Wednesday, October 6, 2010

The Spiral Curriculum


The Spiral Curriculum had so many wonderful lesson ideas. I especially liked the Collaborative Wall Collections. This was a great way to incorporate some of those technical skills required at most lower levels, such as line, shape, negative and positive space, outlines, etc. They are also gaining some graphic design skills-- a great opportunity to discuss commercial art and how powerful symbols are in our visual culture (restroom signs, company logos, street signs, etc.) But more importantly it adds that layer that we always strive to include. The use of symbols is a powerful thing. Students are learning how to conceptualize big ideas and format them into simple and elegant forms. In the example on the site, the students were working with majors events in American History. A topic like this is a great way for students to start synthesizing broad topics and breaking it down into a single representation. What else is wonderful about this lesson is the collaboration aspect. In Walker, we read about postponement of meaning as an artist habit. This is especially true with this assignment. The students are creating their own meaning within their individual work, but once their piece(s) are combined with those of fellow classmates, the juxtaposition and combination create entirely new meanings, or at least expanded meanings.
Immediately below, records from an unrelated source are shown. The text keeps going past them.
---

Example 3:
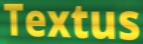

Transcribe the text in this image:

Textus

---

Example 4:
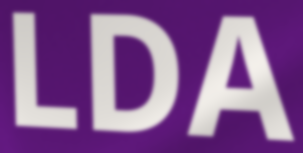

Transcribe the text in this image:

LDA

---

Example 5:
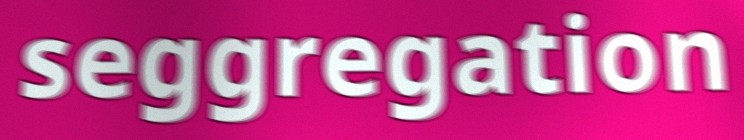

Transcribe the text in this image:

seggregation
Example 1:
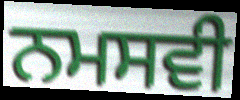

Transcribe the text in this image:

ਨਮਸਵੀ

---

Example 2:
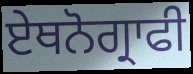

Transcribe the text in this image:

ਏਥਨੋਗ੍ਰਾਫੀ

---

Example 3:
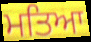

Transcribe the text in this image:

ਮਤਿਆ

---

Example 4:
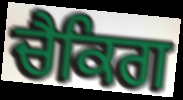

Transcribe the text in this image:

ਚੈਕਿਗ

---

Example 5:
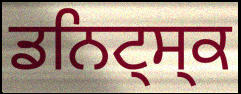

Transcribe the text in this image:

ਡਨਿਟ੍ਸ੍ਕ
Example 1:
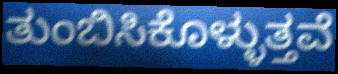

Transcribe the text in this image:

ತುಂಬಿಸಿಕೊಳ್ಳುತ್ತವೆ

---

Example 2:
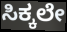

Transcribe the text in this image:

ಸಿಕ್ಕಲೇ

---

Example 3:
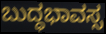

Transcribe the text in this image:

ಬುದ್ಧಭಾವಸ್ಸ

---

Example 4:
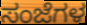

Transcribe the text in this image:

ಸಂಜೆಗಳ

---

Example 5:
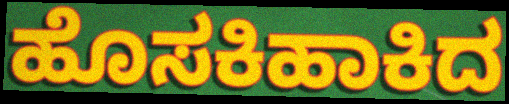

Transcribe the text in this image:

ಹೊಸಕಿಹಾಕಿದ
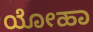
ಯೋಹಾ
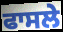
ਫਾਸਲੇ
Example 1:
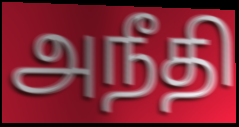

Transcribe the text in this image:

அநீதி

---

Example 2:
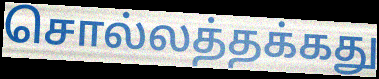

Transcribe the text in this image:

சொல்லத்தக்கது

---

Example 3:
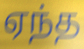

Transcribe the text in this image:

ஏந்த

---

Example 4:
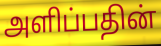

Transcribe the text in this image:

அளிப்பதின்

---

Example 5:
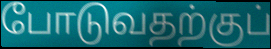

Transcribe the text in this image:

போடுவதற்குப்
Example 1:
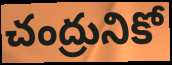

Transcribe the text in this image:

చంద్రునికో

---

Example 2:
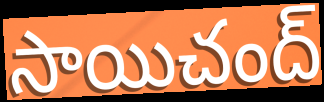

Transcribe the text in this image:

సాయిచంద్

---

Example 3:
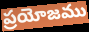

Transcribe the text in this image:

ప్రయోజము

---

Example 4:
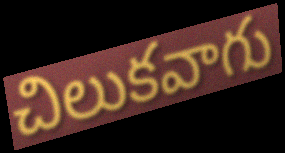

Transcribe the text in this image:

చిలుకవాగు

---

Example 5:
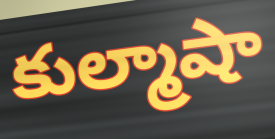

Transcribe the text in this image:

కుల్మాషా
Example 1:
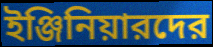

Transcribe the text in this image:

ইঞ্জিনিয়ারদের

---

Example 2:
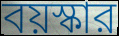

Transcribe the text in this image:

বয়স্কার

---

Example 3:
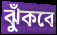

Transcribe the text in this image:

ঝুঁকবে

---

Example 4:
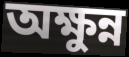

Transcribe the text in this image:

অক্ষুন্ন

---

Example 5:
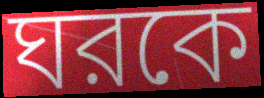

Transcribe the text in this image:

ঘরকে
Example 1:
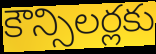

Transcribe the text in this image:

కౌన్సిలర్లకు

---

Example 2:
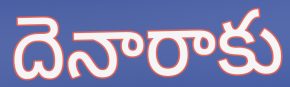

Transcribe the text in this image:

దెనారాకు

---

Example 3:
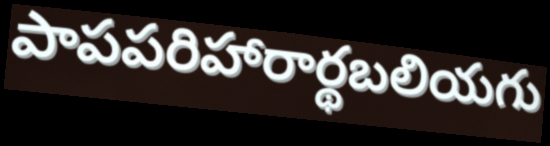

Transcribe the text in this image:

పాపపరిహారార్థబలియగు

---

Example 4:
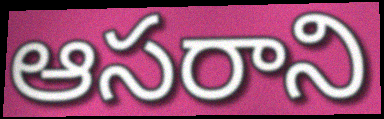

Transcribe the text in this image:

ఆసరాని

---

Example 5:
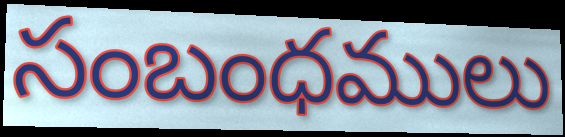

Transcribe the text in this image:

సంబంధములు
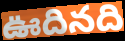
ఊదినది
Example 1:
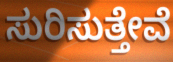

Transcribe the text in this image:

ಸುರಿಸುತ್ತೇವೆ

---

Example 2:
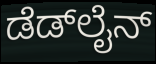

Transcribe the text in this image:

I really like this idea because you can take symbols into any big idea. Think about the wonderful results if this were done with a social justice theme, or visual culture symbols of ideologies. I'd love to use Luba Lukova as an exemplar artist for social justice. On the Spiral site, she mentions that this lesson could be modified with colored symbols or backgrounds, which could be an affective use of color as symbolic messages. Let's not forget of course Kara Walker. Students could use her storytelling techniques to convey symbols of memory, emotions, identity, etc. This idea could go in a thousand directions.
I love the idea of displaying these along the hallways of the school; it would become a nice interactive piece with the other students and teachers. A display in the classroom might be successful as well, especially if the lesson was expanded upon and additional artwork was added to create more juxtaposition and expansion of meaning.